● **FRAGMENTO**:
☆ ☆ ☆

# Construir Cassette Adaptador para el stereo del auto



## guerra2490 (Dic 27, 2005)

Hola, se me desconectaron los cables del cassete para conectar el discman con el estereo.
y no se como van soldados. Necesito que me ayuden.
Tengo 3 cables y 4 contactos. Ahora cuando tenga la camara subo una foto.
Desde ya muchas gracias


----------



## Xtereo (Ene 18, 2006)

Ese casette lo unico que trae es un cabezal magnetico, el cual esta compuesto por dos bobinas separadas, una para cada canal. Solo debes conectarlas entre si para hacer el punto comun, en el cual colocaras la tierra, los otros dos contactos llevan la señal R y L, en ellos conectas los otros 2 cables.

suerte


----------



## BLITZ (Abr 12, 2006)

¿Porque es necesario que incorpore mecanismo de giro el adaptador de cassette?¿Es muy difícil hacer un puenteado para poder escuchar MP3 en el autoradio?


----------



## Andres Cuenca (Abr 12, 2006)

BLITZ dijo:
			
		

> ¿Porque es necesario que incorpore mecanismo de giro el adaptador de cassette?



El adaptador debe asemejarse a un casette para poder ajustarse perferctamente en la posicion y que las cabezas magneticas queden alineadas.



			
				BLITZ dijo:
			
		

> ¿Es muy difícil hacer un puenteado para poder escuchar MP3 en el autoradio?



Podrias inyectar directamente la senal a las cabezas reproductoras del autoradio, pero si lo vas a hacer es mejor saltarse esa etapa y conectar directamente en el preamplificador general. Pero necesitaras algunos conocimientos basicos en electronica, para detectar donde ingresar la señal.

Saludos,


----------



## lukaszc (Ene 20, 2009)

Saludos a todos, la duda que tengo es como se hacen este tipo de cassette adaptadores para poder conectar el mp3 al estereo del auto, estuve leyendo los temas que habia aca en el foro pero la verdad que no encontre ninguna información que hable bien de como se deben construir y que materiales son necesarios.

☆ ☆ ☆

● **DATOS PROPORCIONADOS**:

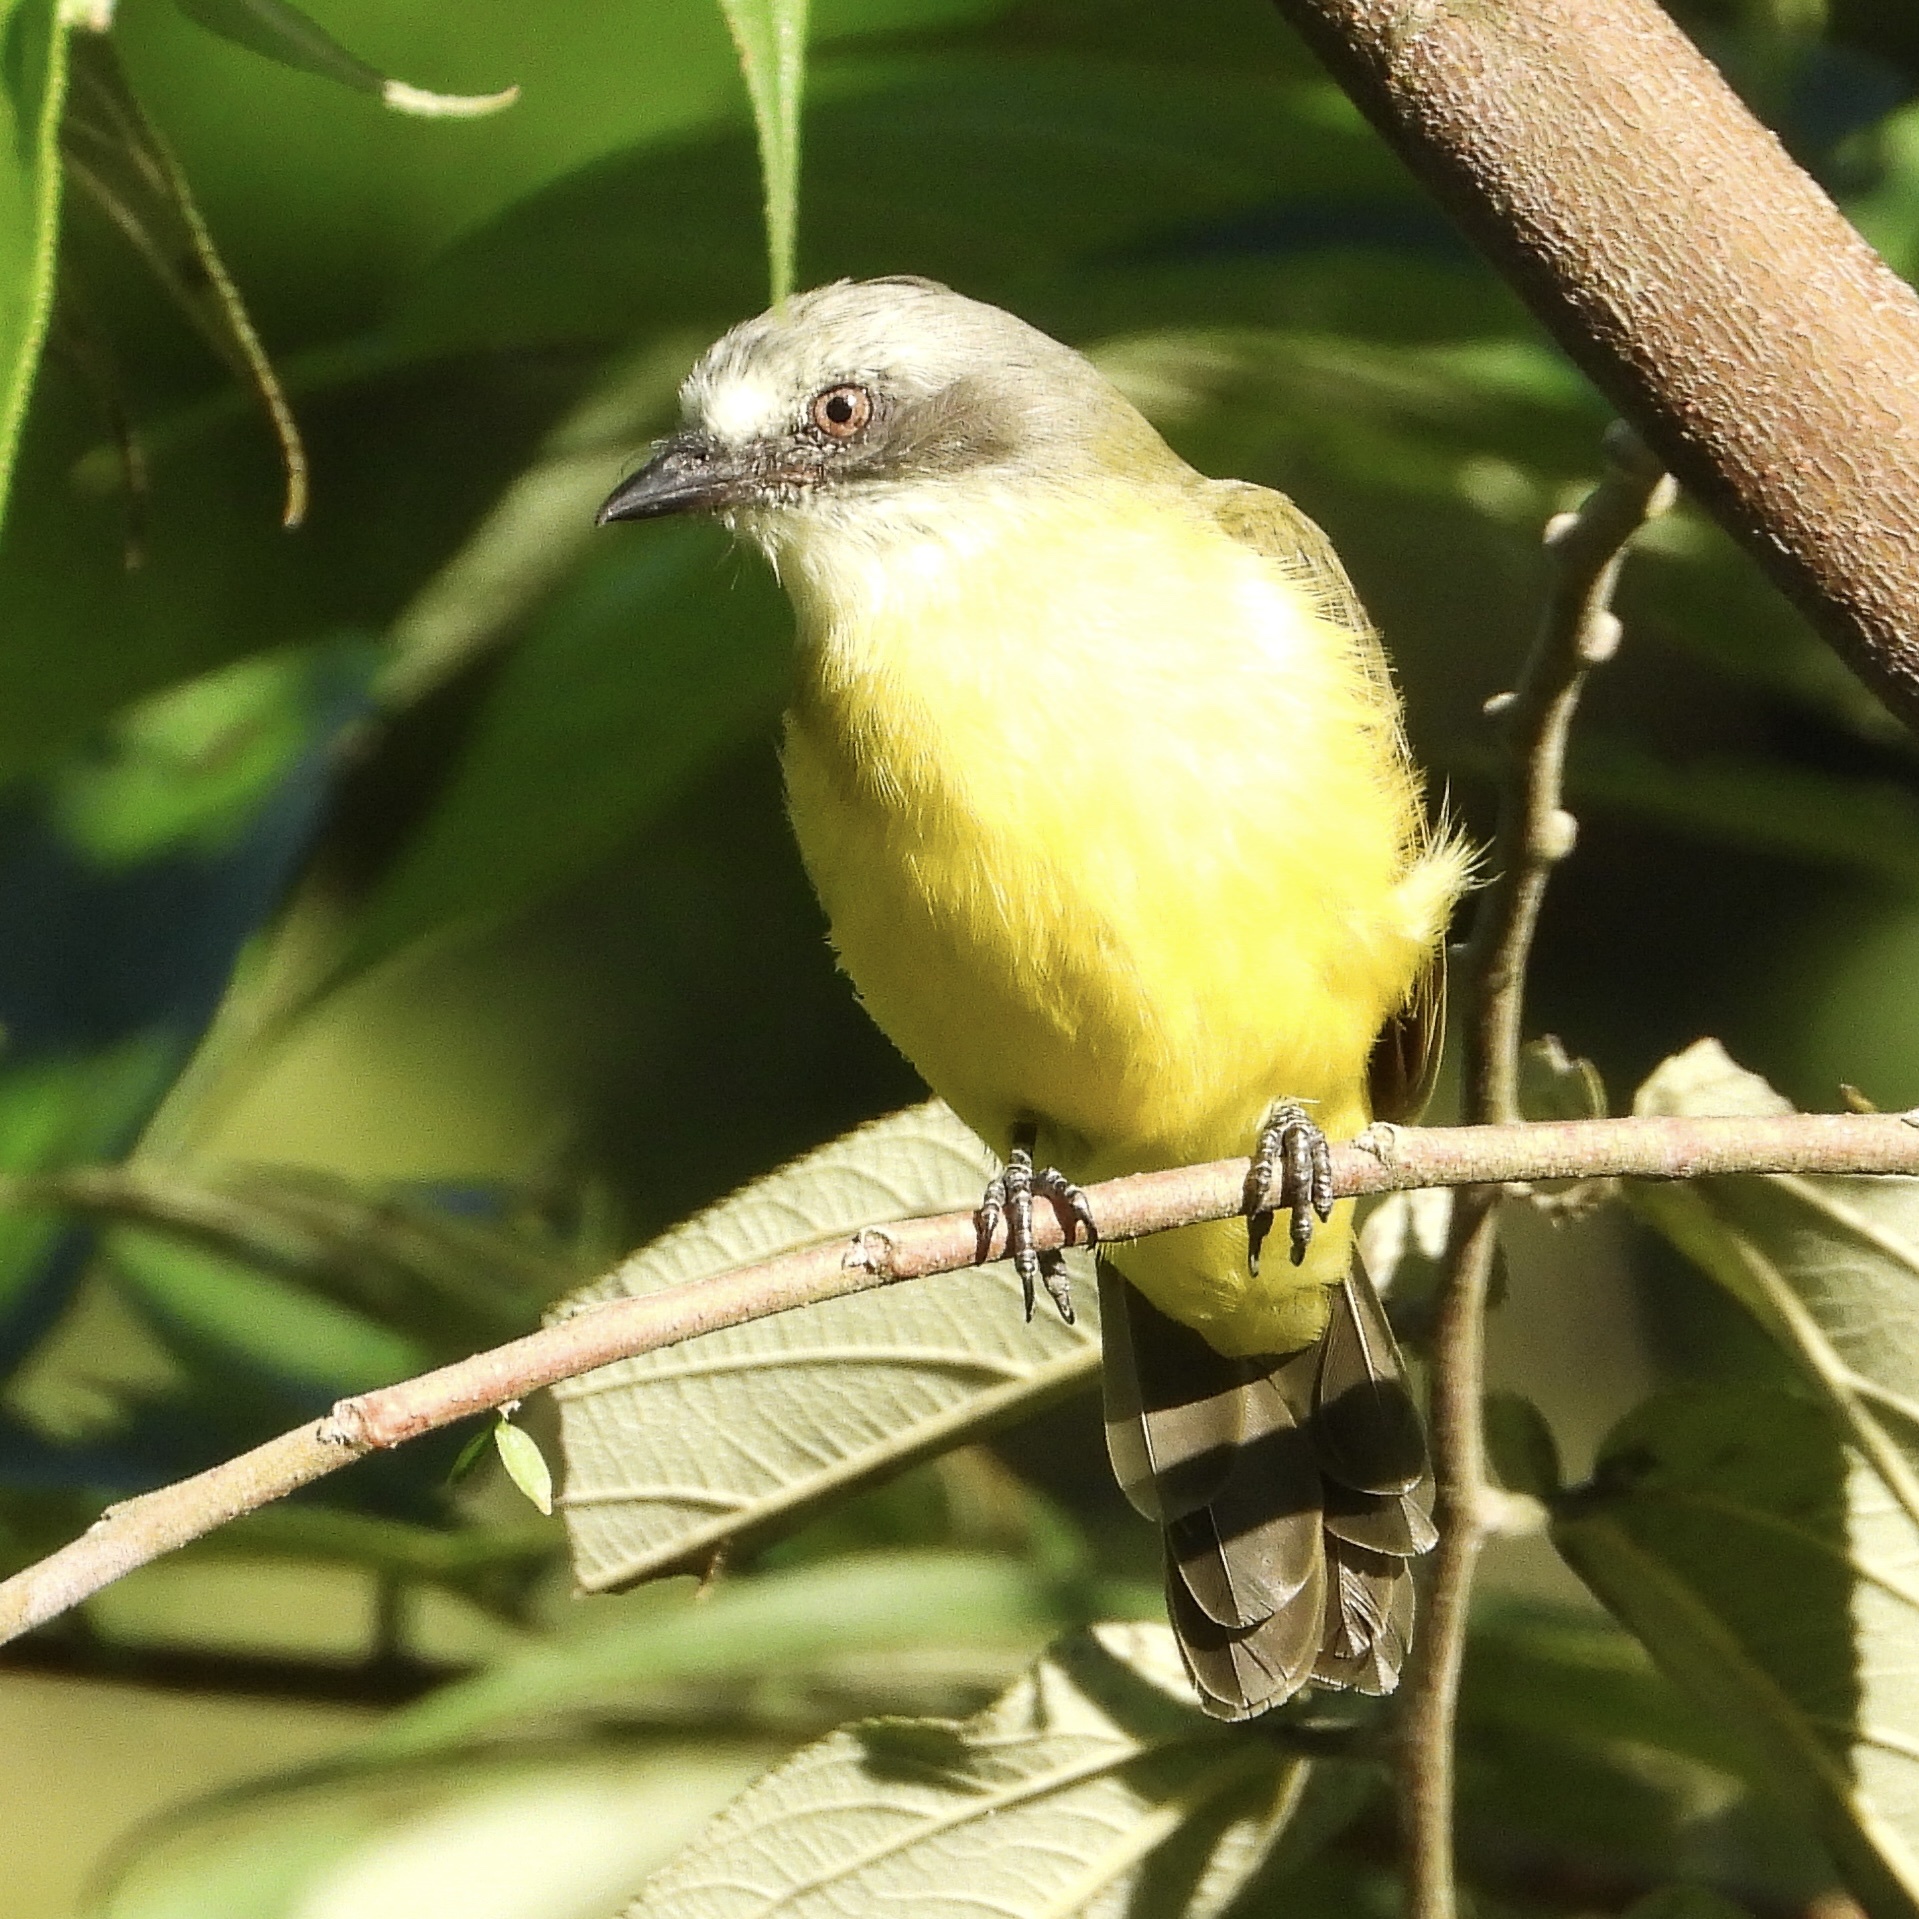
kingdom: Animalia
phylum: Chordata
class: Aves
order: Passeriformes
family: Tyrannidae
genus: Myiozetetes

☆ ☆ ☆

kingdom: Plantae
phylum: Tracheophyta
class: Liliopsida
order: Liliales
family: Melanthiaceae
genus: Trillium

☆ ☆ ☆

● **TAREAS DEL EJERCICIO**:
- 1) Según el hilo sobre el adaptador de cassette, ¿de qué está compuesto el cabezal magnético que trae ese casete?
- 2) Transcribe del hilo sobre el adaptador de cassette el pasaje que abre con las palabras que contienen "y no se como" y cierra con "(Ene 18, 2006)".

● **LAS SOLUCIONES**:
- 1) De dos bobinas separadas, una para cada canal.

- 2)
y no se como van soldados. Necesito que me ayuden.
Tengo 3 cables y 4 contactos. Ahora cuando tenga la camara subo una foto.
Desde ya muchas gracias


----------



## Xtereo (Ene 18, 2006)